### Work instructions
Rewrite all of the material below as a numbered list, omitting any blank lines. Leave the pictures out of your list.

*** Opening of Task material ***

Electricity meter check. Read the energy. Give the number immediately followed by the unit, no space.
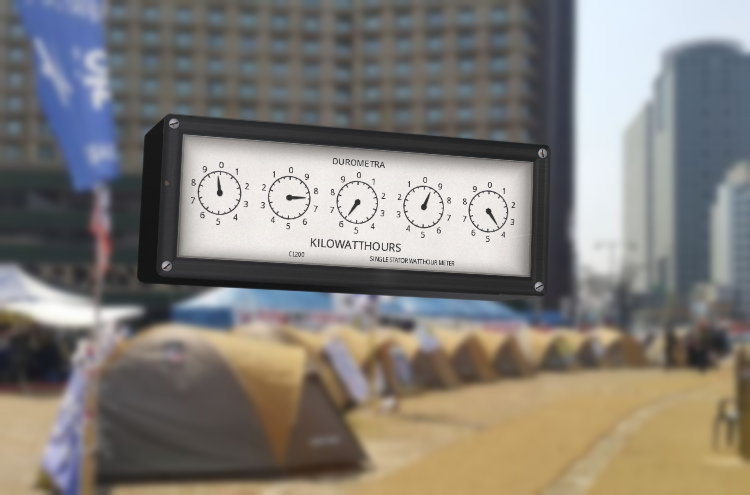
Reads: 97594kWh
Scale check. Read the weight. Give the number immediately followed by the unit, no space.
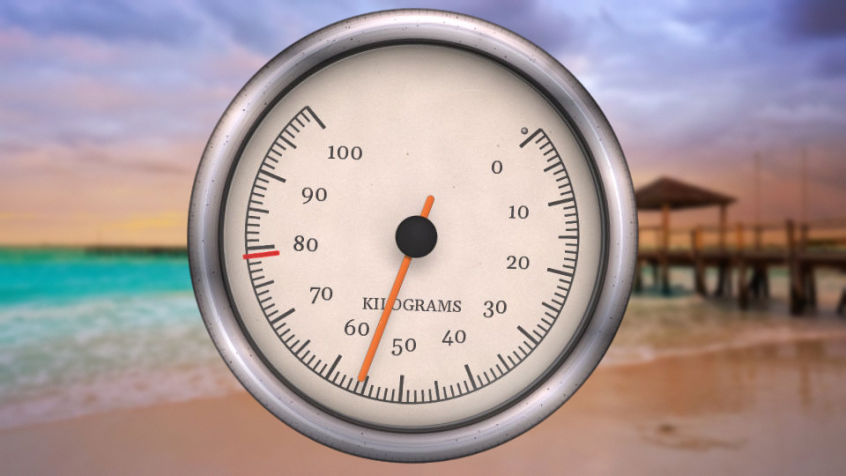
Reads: 56kg
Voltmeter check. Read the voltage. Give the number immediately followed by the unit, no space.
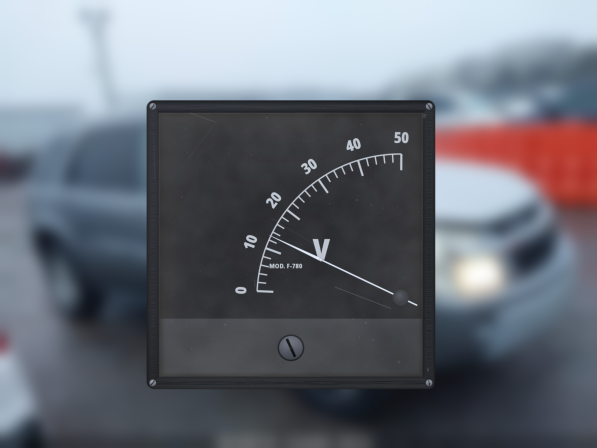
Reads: 13V
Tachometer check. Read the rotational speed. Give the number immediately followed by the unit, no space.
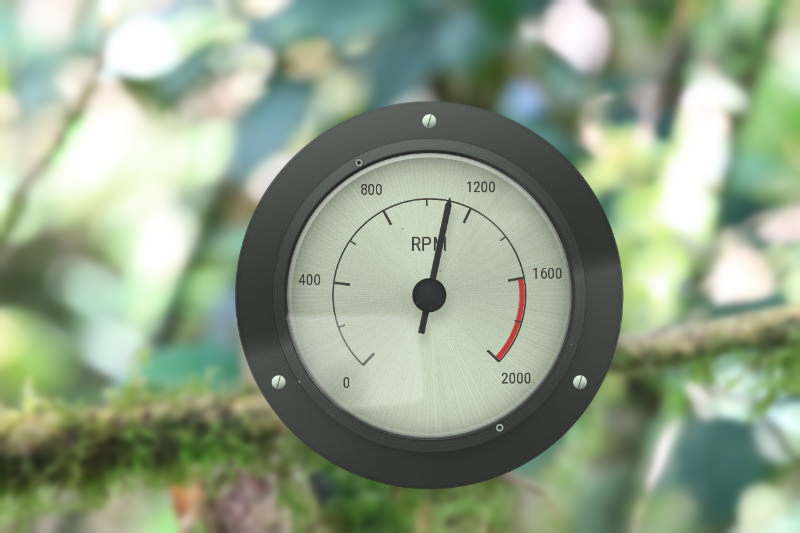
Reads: 1100rpm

*** Close of Task material ***

### Task result
1. Electricity meter check. Read the energy. Give the number immediately followed by the unit, no space.
2. Reads: 97594kWh
3. Scale check. Read the weight. Give the number immediately followed by the unit, no space.
4. Reads: 56kg
5. Voltmeter check. Read the voltage. Give the number immediately followed by the unit, no space.
6. Reads: 13V
7. Tachometer check. Read the rotational speed. Give the number immediately followed by the unit, no space.
8. Reads: 1100rpm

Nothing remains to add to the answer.